In conjunction with the interdisciplinary activities of the National Institute for Mathematical and Biological Synthesis (NIMBioS), a seminar series on topics in mathematical biology will be hosted at NIMBioS every other Tuesday at 3:30 p.m. (unless otherwise noted) in the Hallam Auditorium, Room 206, Claxton Building, 1122 Volunteer Blvd. Seminar speakers will focus on their research initiatives at the interface of mathematics and many areas of the life sciences. Light refreshments will be served in Room 206 beginning 30 minutes before each talk. Faculty and students from across the UT community are welcome to join us.
Time/Date: Tuesday, April 1, 2014, 3:30 p.m.*
Location: Room 206, Claxton Building, 1122 Volunteer Blvd.
Speaker: Dr. Yetta Jager, Environmental Sciences Division, Oak Ridge National Laboratory
Topic: Getting the Most Out of Rivers: Sustainable Hydropower Development
Abstract: What is the best way to arrange dams within river basins to benefit society?
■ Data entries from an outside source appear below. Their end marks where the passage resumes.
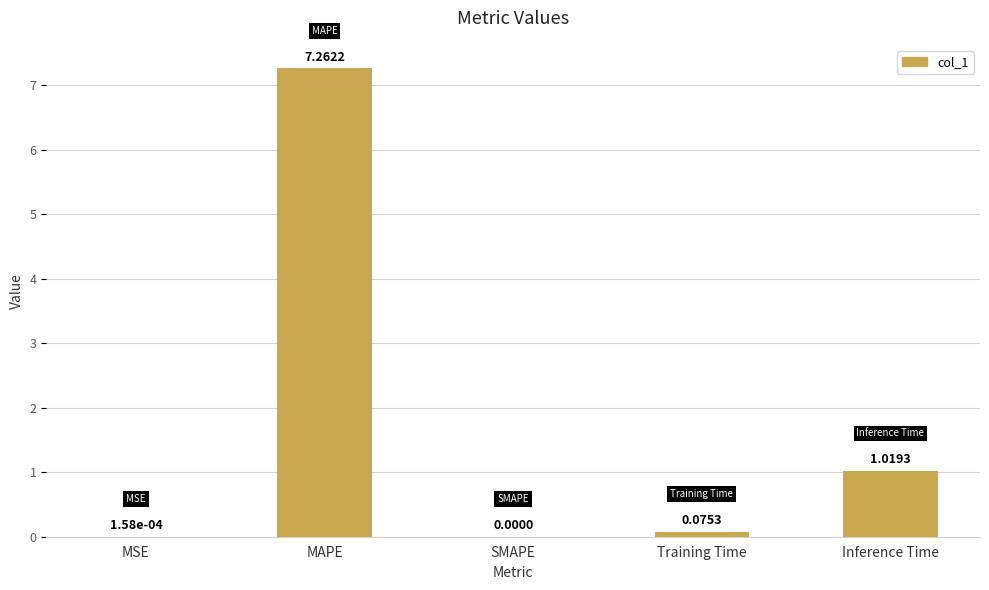

Where is the data nearest to the value 3?

Inference Time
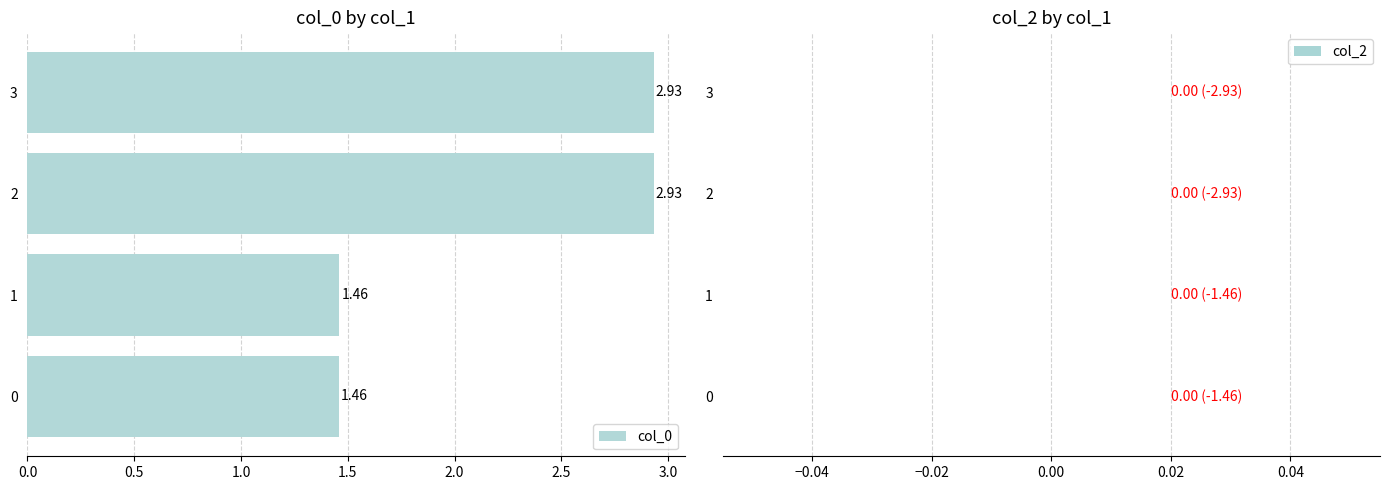

Which label corresponds to the largest value in the chart?

3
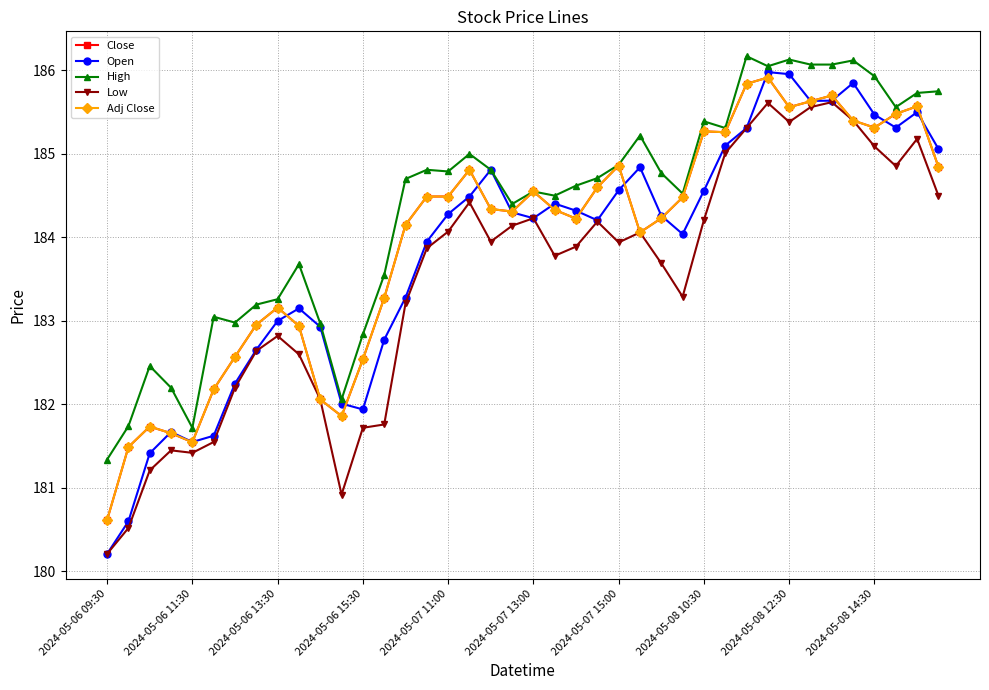

Which series has the largest total across all categories?

High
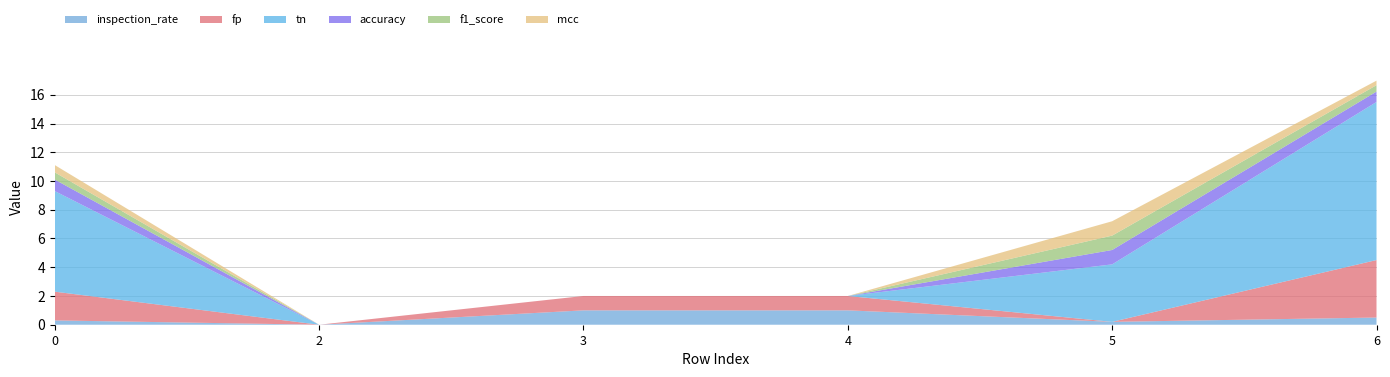

Reading right to left, transcribe all the data shown in this chart.

inspection_rate: 0.5	0.2	1.0	1.0	0.0	0.3
fp: 4.0	0.0	1.0	1.0	0.0	2.0
tn: 11.0	4.0	0.0	0.0	0.0	7.0
accuracy: 0.7	1.0	0.0	0.0	0.0	0.8
f1_score: 0.4	1.0	0.0	0.0	0.0	0.5
mcc: 0.3	1.0	0.0	0.0	0.0	0.5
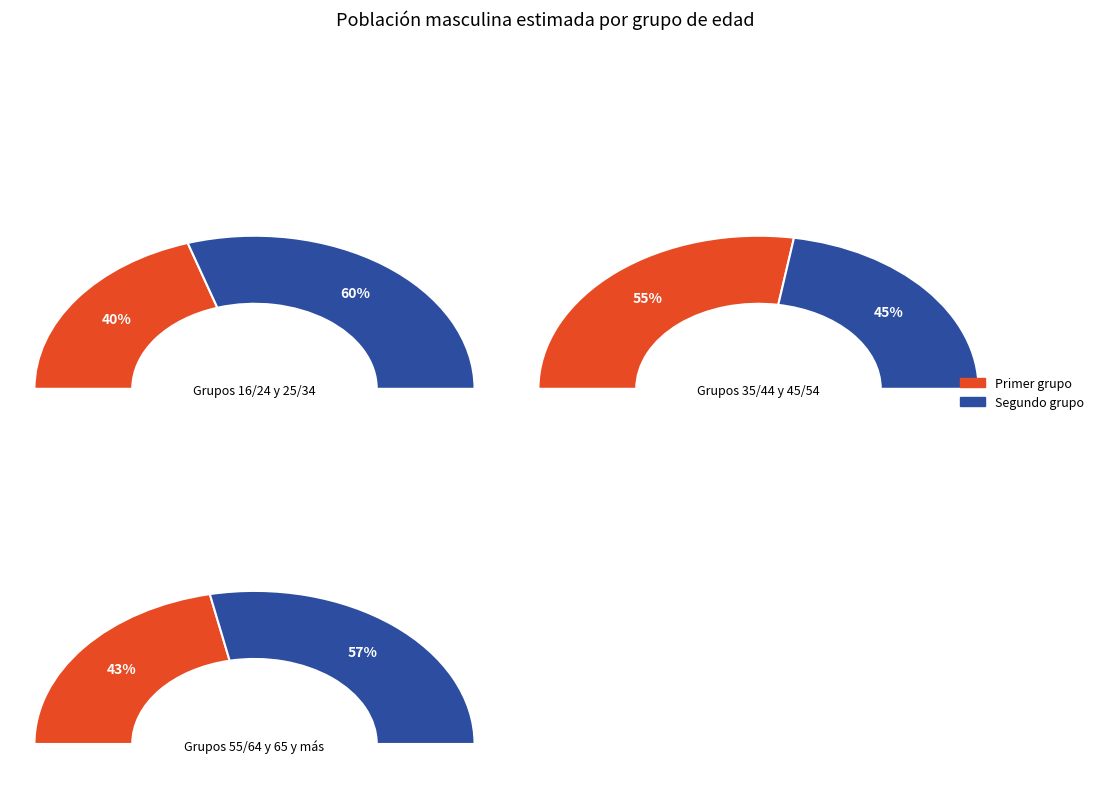

Approximately how many times larger is the value at 25/34 compared to 16/24?

1.5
Recent interest in this question has grown in response to the world-wide trend toward developing hydropower as a source of renewable energy in Asia and South America and with the movement toward removing unnecessary dams in the US. Hydropower development has rarely been planned with the goal of providing society with a portfolio of ecosystem services into the future. I synthesized a review of river basin design around four questions related to spatial decisions: Is it better to build fewer main stem dams or more tributary dams? Should dams be clustered or distributed among distant subbasins? Where should dams be placed along a river? And at what spatial scale should decisions be made? The following design principles emerged from our review: 1) concentrate dams within a sub-set of tributary watersheds and avoid downstream main stems, 2) disperse freshwater reserves among the remaining tributary catchments, 3) ensure that habitat provided between dams will support and retain production, and 4) formulate spatial decision problems at the scale of large river basins. To illustrate this, I developed a simple model for the American eel (Anguilla rostrata). For a randomly generated river network, I produced a Pareto-optimal frontier of solutions demonstrating where power dams should be located to maximize two objectives: power generation and eel survival.
*Join us for refreshments at 3 p.m. in Room 206.